### ACTIVITY:
Write out the data exactly, please, and omit the pictures.

### DATA SEGMENT:
++++++
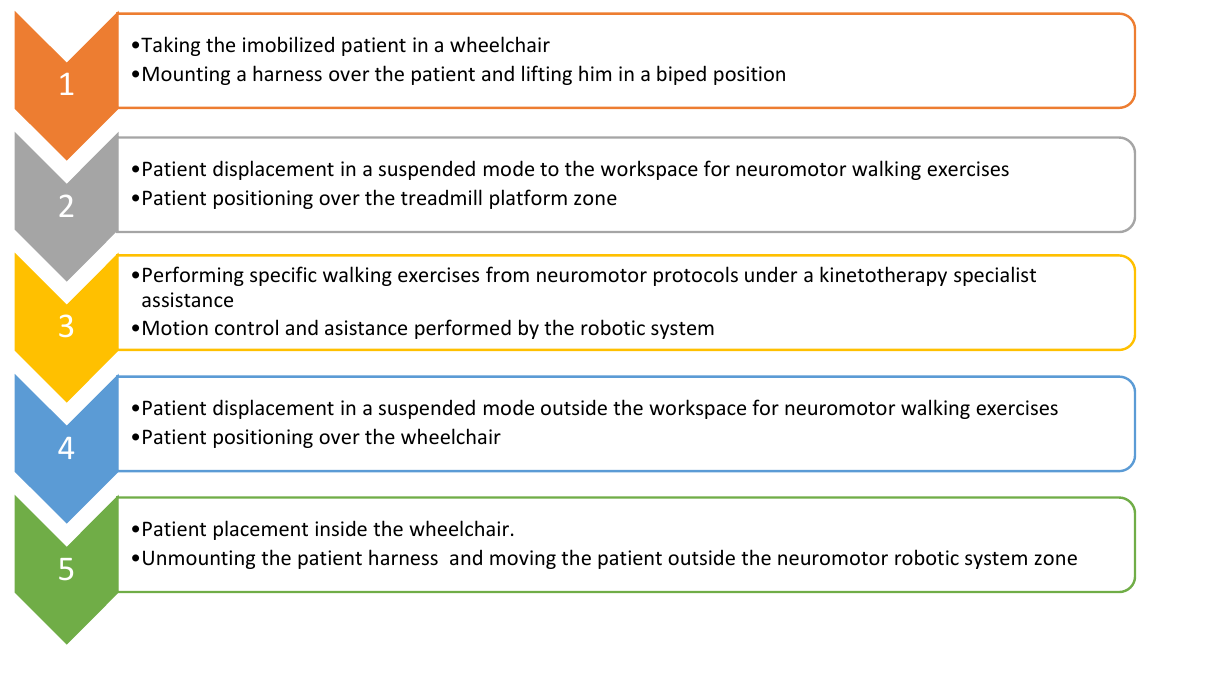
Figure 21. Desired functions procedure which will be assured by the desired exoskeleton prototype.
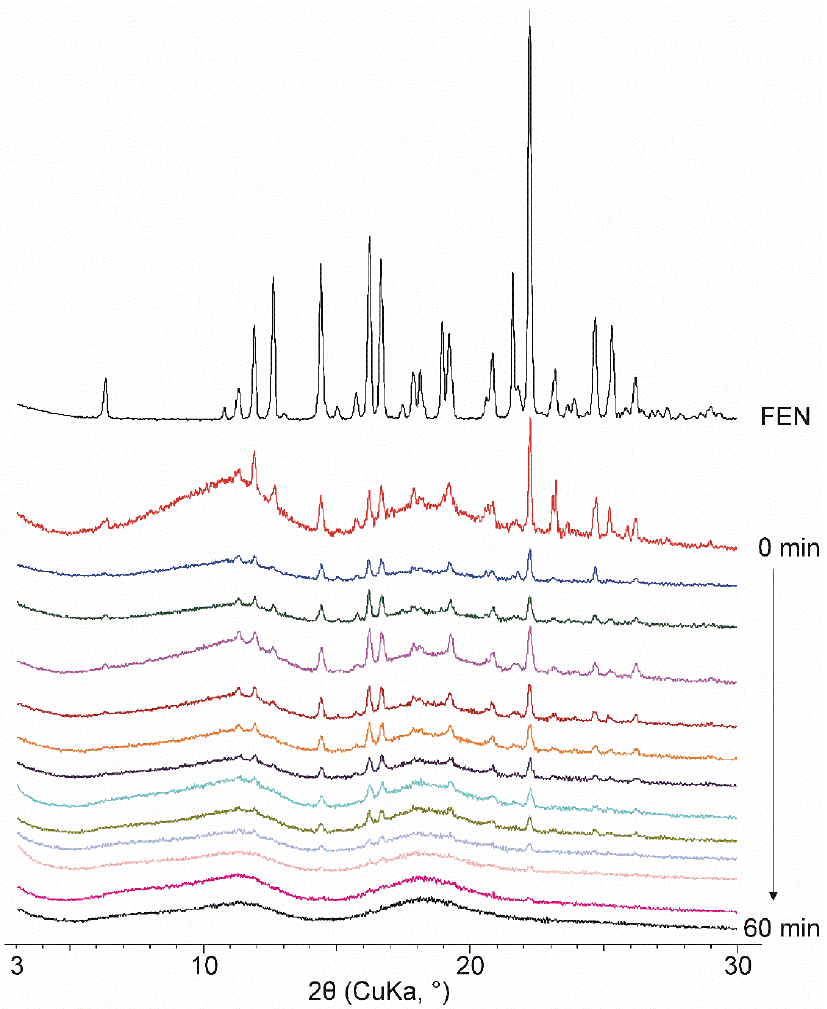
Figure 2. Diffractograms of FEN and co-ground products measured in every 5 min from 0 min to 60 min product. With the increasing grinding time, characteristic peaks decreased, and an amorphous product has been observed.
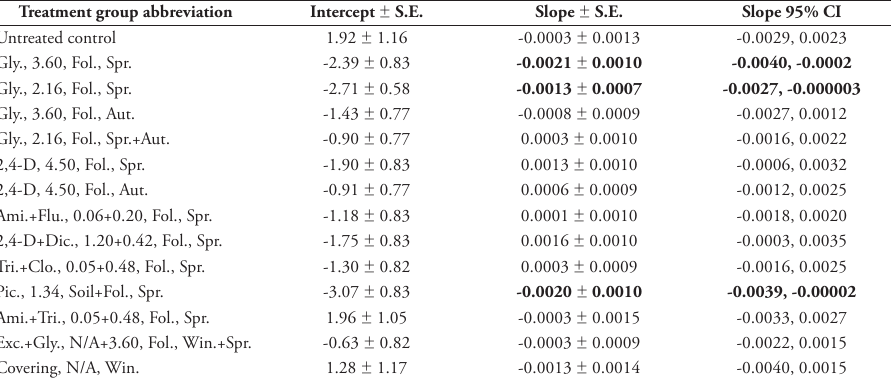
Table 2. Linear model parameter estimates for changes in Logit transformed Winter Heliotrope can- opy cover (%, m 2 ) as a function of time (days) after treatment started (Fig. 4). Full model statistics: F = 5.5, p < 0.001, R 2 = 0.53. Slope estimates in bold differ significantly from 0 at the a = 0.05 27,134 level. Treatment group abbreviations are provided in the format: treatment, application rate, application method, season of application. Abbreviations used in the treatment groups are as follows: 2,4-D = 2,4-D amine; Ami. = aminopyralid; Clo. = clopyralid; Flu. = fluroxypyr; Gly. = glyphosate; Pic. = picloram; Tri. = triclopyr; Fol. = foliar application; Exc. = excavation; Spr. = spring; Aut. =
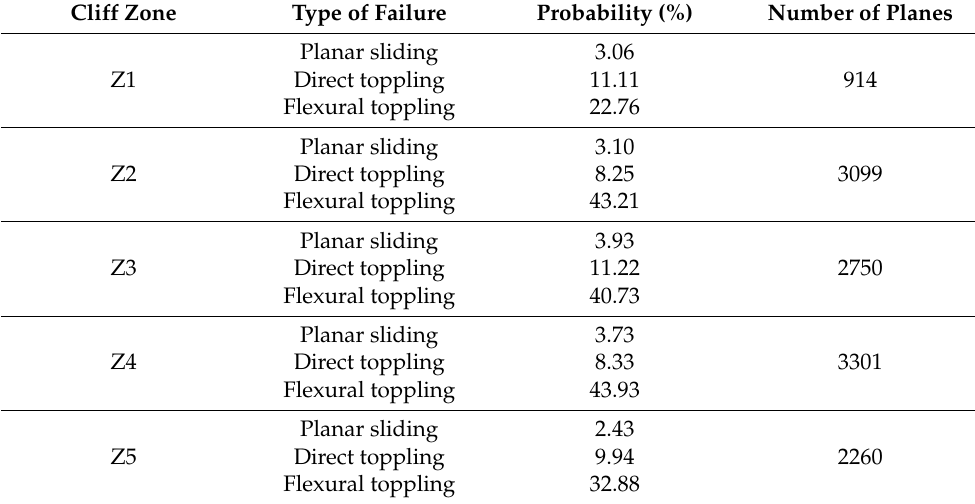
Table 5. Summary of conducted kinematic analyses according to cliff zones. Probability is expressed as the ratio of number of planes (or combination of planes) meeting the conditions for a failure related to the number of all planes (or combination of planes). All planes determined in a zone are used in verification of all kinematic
++++++
### SOLUTION FOR THIS TASK:
Figure 21. Desired functions procedure which will be assured by the desired exoskeleton prototype.
Figure 2. Diffractograms of FEN and co-ground products measured in every 5 min from 0 min to 60 min product. With the increasing grinding time, characteristic peaks decreased, and an amorphous product has been observed.
Table 2. Linear model parameter estimates for changes in Logit transformed Winter Heliotrope can- opy cover (%, m 2 ) as a function of time (days) after treatment started (Fig. 4). Full model statistics: F = 5.5, p < 0.001, R 2 = 0.53. Slope estimates in bold differ significantly from 0 at the a = 0.05 27,134 level. Treatment group abbreviations are provided in the format: treatment, application rate, application method, season of application. Abbreviations used in the treatment groups are as follows: 2,4-D = 2,4-D amine; Ami. = aminopyralid; Clo. = clopyralid; Flu. = fluroxypyr; Gly. = glyphosate; Pic. = picloram; Tri. = triclopyr; Fol. = foliar application; Exc. = excavation; Spr. = spring; Aut. =
Table 5. Summary of conducted kinematic analyses according to cliff zones. Probability is expressed as the ratio of number of planes (or combination of planes) meeting the conditions for a failure related to the number of all planes (or combination of planes). All planes determined in a zone are used in verification of all kinematic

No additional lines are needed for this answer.